Who decides what is too little, too late?
I was on a conference call today where someone said one of the more honest things I’ve heard lately on a call like this. She prefaced a question with “I’m sorry, I was multi-tasking, so I didn’t catch what you said…” That is as close to “I wasn’t paying attention to you but just realized that you might (surprisingly) have said something important” as you will likely get on one of those calls. Much respect to the person who ‘fessed up on that.

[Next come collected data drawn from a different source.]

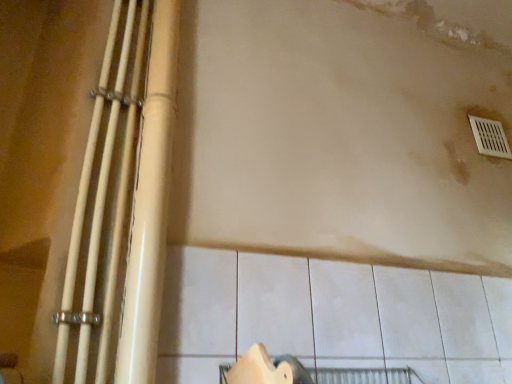
Describe the element at coordinates (150, 205) in the screenshot. I see `matte beige pipes at left, the first beam positioned from the right` at that location.

Where is `white plastic vent at upper right`? The image size is (512, 384). white plastic vent at upper right is located at coordinates (490, 137).

The height and width of the screenshot is (384, 512). In order to click on white glossy pipes at left, the 2th beam viewed from the right in this screenshot , I will do `click(103, 206)`.

From the image's perspective, which object appears higher, white plastic vent at upper right or white glossy pipes at left, the 2th beam viewed from the right?

white plastic vent at upper right.

How many degrees apart are the facing directions of white plastic vent at upper right and white glossy pipes at left, the 2th beam viewed from the right?

There is a 0.178-degree angle between the facing directions of white plastic vent at upper right and white glossy pipes at left, the 2th beam viewed from the right.

From a real-world perspective, is white plastic vent at upper right above or below white glossy pipes at left, the 2th beam viewed from the right?

In terms of real-world spatial position, white plastic vent at upper right is above white glossy pipes at left, the 2th beam viewed from the right.

Between white plastic vent at upper right and white glossy pipes at left, positioned as the first beam in left-to-right order, which one has larger size?

white glossy pipes at left, positioned as the first beam in left-to-right order.

Between white glossy pipes at left, positioned as the first beam in left-to-right order, and white plastic vent at upper right, which one has less height?

white plastic vent at upper right is shorter.

Which is more to the right, white glossy pipes at left, positioned as the first beam in left-to-right order, or white plastic vent at upper right?

white plastic vent at upper right.

Is white glossy pipes at left, positioned as the first beam in left-to-right order, in front of or behind white plastic vent at upper right in the image?

In the image, white glossy pipes at left, positioned as the first beam in left-to-right order, appears in front of white plastic vent at upper right.

Which of these two, matte beige pipes at left, which is counted as the second beam, starting from the left, or white glossy pipes at left, positioned as the first beam in left-to-right order, is wider?

Wider between the two is matte beige pipes at left, which is counted as the second beam, starting from the left.

Can you confirm if matte beige pipes at left, which is counted as the second beam, starting from the left, is smaller than white glossy pipes at left, positioned as the first beam in left-to-right order?

No.

Looking at this image, considering the sizes of objects matte beige pipes at left, the first beam positioned from the right, and white glossy pipes at left, the 2th beam viewed from the right, in the image provided, who is shorter, matte beige pipes at left, the first beam positioned from the right, or white glossy pipes at left, the 2th beam viewed from the right,?

With less height is white glossy pipes at left, the 2th beam viewed from the right.

From a real-world perspective, is matte beige pipes at left, which is counted as the second beam, starting from the left, under white glossy pipes at left, the 2th beam viewed from the right?

No, from a real-world perspective, matte beige pipes at left, which is counted as the second beam, starting from the left, is not under white glossy pipes at left, the 2th beam viewed from the right.

Between white glossy pipes at left, the 2th beam viewed from the right, and matte beige pipes at left, the first beam positioned from the right, which one is positioned behind?

matte beige pipes at left, the first beam positioned from the right, is further from the camera.

Is white glossy pipes at left, the 2th beam viewed from the right, oriented away from matte beige pipes at left, the first beam positioned from the right?

No, matte beige pipes at left, the first beam positioned from the right, is not at the back of white glossy pipes at left, the 2th beam viewed from the right.

How different are the orientations of white glossy pipes at left, positioned as the first beam in left-to-right order, and matte beige pipes at left, the first beam positioned from the right, in degrees?

2.4 degrees.

Considering the relative sizes of white glossy pipes at left, the 2th beam viewed from the right, and matte beige pipes at left, which is counted as the second beam, starting from the left, in the image provided, is white glossy pipes at left, the 2th beam viewed from the right, thinner than matte beige pipes at left, which is counted as the second beam, starting from the left,?

Yes, white glossy pipes at left, the 2th beam viewed from the right, is thinner than matte beige pipes at left, which is counted as the second beam, starting from the left.

Which object is further away from the camera, matte beige pipes at left, which is counted as the second beam, starting from the left, or white plastic vent at upper right?

white plastic vent at upper right is further from the camera.

How many degrees apart are the facing directions of matte beige pipes at left, the first beam positioned from the right, and white plastic vent at upper right?

2.58 degrees separate the facing orientations of matte beige pipes at left, the first beam positioned from the right, and white plastic vent at upper right.

In the scene shown: Is matte beige pipes at left, which is counted as the second beam, starting from the left, thinner than white plastic vent at upper right?

Incorrect, the width of matte beige pipes at left, which is counted as the second beam, starting from the left, is not less than that of white plastic vent at upper right.

From a real-world perspective, is white plastic vent at upper right positioned above or below matte beige pipes at left, which is counted as the second beam, starting from the left?

In terms of real-world spatial position, white plastic vent at upper right is above matte beige pipes at left, which is counted as the second beam, starting from the left.

Looking at this image, is matte beige pipes at left, the first beam positioned from the right, at the back of white plastic vent at upper right?

That's not correct — white plastic vent at upper right is not looking away from matte beige pipes at left, the first beam positioned from the right.

Identify the location of window lying on the right of matte beige pipes at left, which is counted as the second beam, starting from the left. Image resolution: width=512 pixels, height=384 pixels. (490, 137).

Based on the photo, is white plastic vent at upper right closer to camera compared to matte beige pipes at left, which is counted as the second beam, starting from the left?

No, the depth of white plastic vent at upper right is greater than that of matte beige pipes at left, which is counted as the second beam, starting from the left.

I want to click on window above the white glossy pipes at left, positioned as the first beam in left-to-right order (from the image's perspective), so click(x=490, y=137).

Image resolution: width=512 pixels, height=384 pixels. Find the location of `the 2nd beam below the white plastic vent at upper right (from a real-world perspective)`. the 2nd beam below the white plastic vent at upper right (from a real-world perspective) is located at coordinates (103, 206).

Considering their positions, is white plastic vent at upper right positioned closer to white glossy pipes at left, the 2th beam viewed from the right, than matte beige pipes at left, the first beam positioned from the right?

Among the two, matte beige pipes at left, the first beam positioned from the right, is located nearer to white glossy pipes at left, the 2th beam viewed from the right.

Considering their positions, is white plastic vent at upper right positioned further to matte beige pipes at left, which is counted as the second beam, starting from the left, than white glossy pipes at left, the 2th beam viewed from the right?

The object further to matte beige pipes at left, which is counted as the second beam, starting from the left, is white plastic vent at upper right.

Which object lies nearer to the anchor point white glossy pipes at left, the 2th beam viewed from the right, matte beige pipes at left, the first beam positioned from the right, or white plastic vent at upper right?

matte beige pipes at left, the first beam positioned from the right, lies closer to white glossy pipes at left, the 2th beam viewed from the right, than the other object.

From the image, which object appears to be farther from white plastic vent at upper right, white glossy pipes at left, the 2th beam viewed from the right, or matte beige pipes at left, which is counted as the second beam, starting from the left?

white glossy pipes at left, the 2th beam viewed from the right, is further to white plastic vent at upper right.

Considering their positions, is matte beige pipes at left, the first beam positioned from the right, positioned closer to white plastic vent at upper right than white glossy pipes at left, positioned as the first beam in left-to-right order?

matte beige pipes at left, the first beam positioned from the right, lies closer to white plastic vent at upper right than the other object.

Based on their spatial positions, is white glossy pipes at left, the 2th beam viewed from the right, or white plastic vent at upper right further from matte beige pipes at left, the first beam positioned from the right?

white plastic vent at upper right is positioned further to the anchor matte beige pipes at left, the first beam positioned from the right.

I want to click on beam situated between white glossy pipes at left, positioned as the first beam in left-to-right order, and white plastic vent at upper right from left to right, so click(x=150, y=205).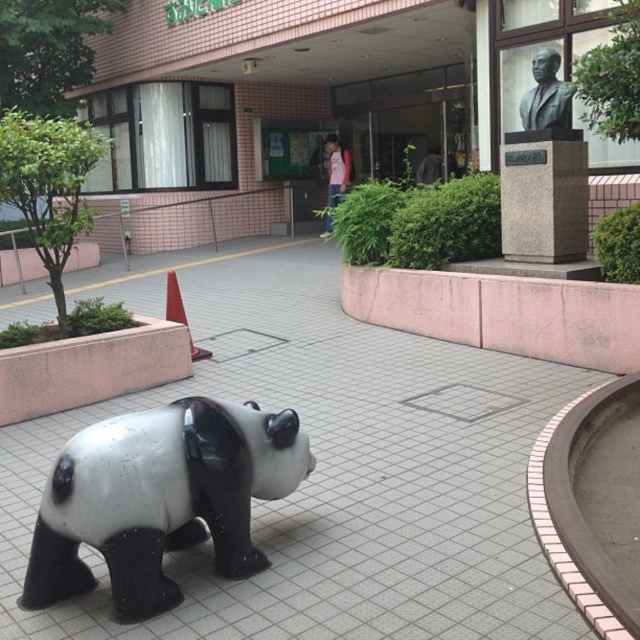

I tend to think that most of the gospels come together in that frame of mind, so it doesn’t bug me much when they don’t get the details quite the same. My theory (which I learned from actual smart people) is that the experience of the resurrected Jesus was the thing that made Christianity, and so it was only at that point, after the earthly life of Jesus, that his followers realized that they probably should have paid more attention to the details. If, in reconstructing the facts later, the gospel writers come up with diverse minutiae to their stories, well, that’s what happens when you don’t pay proper attention the first time. They didn’t know this was going to be on the test.
John works from different traditions and in a different style than the other gospel writers, and it shows. One area that I hadn’t realized before comes right after the death of Jesus. They all, interestingly, mention that a guy named Joseph of Arimathea provides the tomb in which Jesus is buried. (Fun fact: nobody really knows where Arimathea was.) And they all agree that the time was getting late so everyone was in a rush to get Jesus buried before the sabbath started. But in Mark and Luke, women come back after the sabbath to prepare the body, and that’s why they’re in the vicinity to discover the resurrection.
John’s version is different. Joseph of Arimathea is joined by Nicodemus in preparing the body right then for burial. (As in Matthew, there’s not really an explanation for why Mary Magdalene was going to the tomb on Easter morning.)
This might be just one of those missed details in the reconstruction of the story, but I’m not so sure. Since Mary Magdalene was the first to discover that Jesus was risen, the details of why she was out there at the tomb are awfully germane, and kick in right when everyone would have quit multi-tasking and started paying attention. If she was out there to prepare the body, that detail would have been there from the beginning (as it is in Mark, the oldest of the gospels).
So why did John go another way? Why bring back Nicodemus and pair him with Joseph of Arimathea?
Both of these two were insiders, members of the religious elite with reputations to uphold. All the gospels talk about Joseph being a secret disciple, and John has Nicodemus appear three times: first at night, so as not to be found talking with Jesus, then putting up a half-hearted fuss at Jesus’ trial about due process, and then here, at the burial.
Both were low-investment disciples who would not risk their positions to profess their belief in the upstart from Galilee. There were probably others who melted away in the night and never came back. The two leaving Jerusalem on the road to Emmaus in Luke are similarly opting out, but Nicodemus and Joseph, at least in theory, were in the room where Jesus’ execution was decided, and they didn’t stop it. Too little, too late.
Except, by stepping forward to take the body, they had to finally admit to Pilate and to their buddies that they were on Jesus’ side. After the seeming fact, when Jesus was already dead, they gave up their status in favor of their beliefs. We don’t have a lot of history of what happened to them next, but the assumption is that they were ostracized and kicked out of the Sanhedrin and the synagogue. The only place they would have had to turn was the community of disciples that they studiously avoided associating with when Jesus was alive.
In both the Orthodox and Catholic traditions, Nicodemus and Joseph of Arimathea are venerated as saints. Apparently, showing up after the execution to help bury the corpse with decorum wasn’t seen as too little or too late to the Church. And some theorize that John tells their story with an eye toward the people in his own time who believed secretly and timidly from inside the power structure.
Today? Same. When Jesus points to the hungry and thirsty and stranger and exposed and sick and imprisoned in Matthew 25 and says “everyone of those is actually me you’re either caring for or ignoring,” it’s real easy for me to count the times I’ve turtled in rather than reached out to those folks. And when you see that the people Jesus prioritized with his time and attention were the undesirables, the outcasts, the foreigners and the scapegoats, well, there are more of those around today than I could get to even if I tried. Which I have not, honestly.
But tomorrow is another day. And in the meantime, I can root for Nicodemus and Joseph of Arimathea, hoping that it’s still not too late to quit multitasking and pay attention to the assignment.